* [Work instructions] Find every line in the entries that holds the string "pulse" and report it.

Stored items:

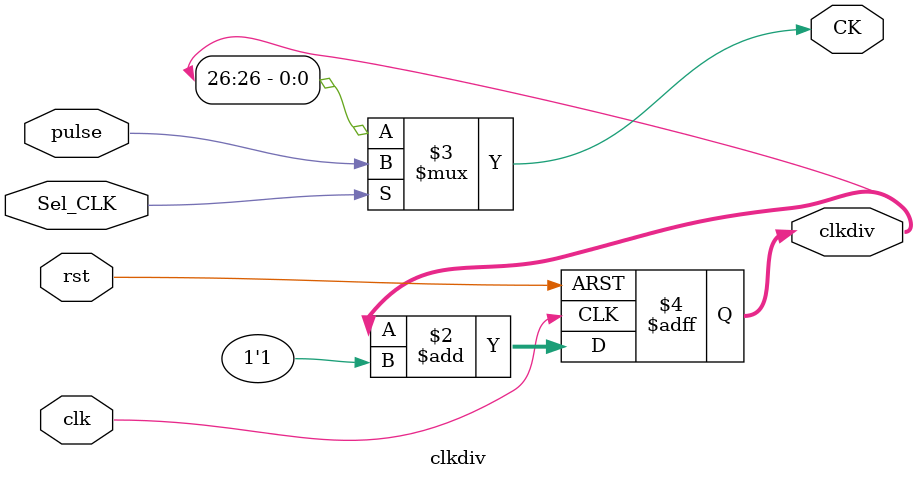
<source format=v>
`timescale 1ns / 1ps
module clkdiv(
	input clk,
	input rst,
	input Sel_CLK,
	input pulse,
	output CK,
	output reg[31:0]clkdiv
    );
always @ (posedge clk or posedge rst) begin
	if (rst) clkdiv <=0;
	else clkdiv <= clkdiv + 1'b1;
end
assign CK = (Sel_CLK)?pulse:clkdiv[26];

endmodule

</source>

* [Task result]
	input pulse,
assign CK = (Sel_CLK)?pulse:clkdiv[26];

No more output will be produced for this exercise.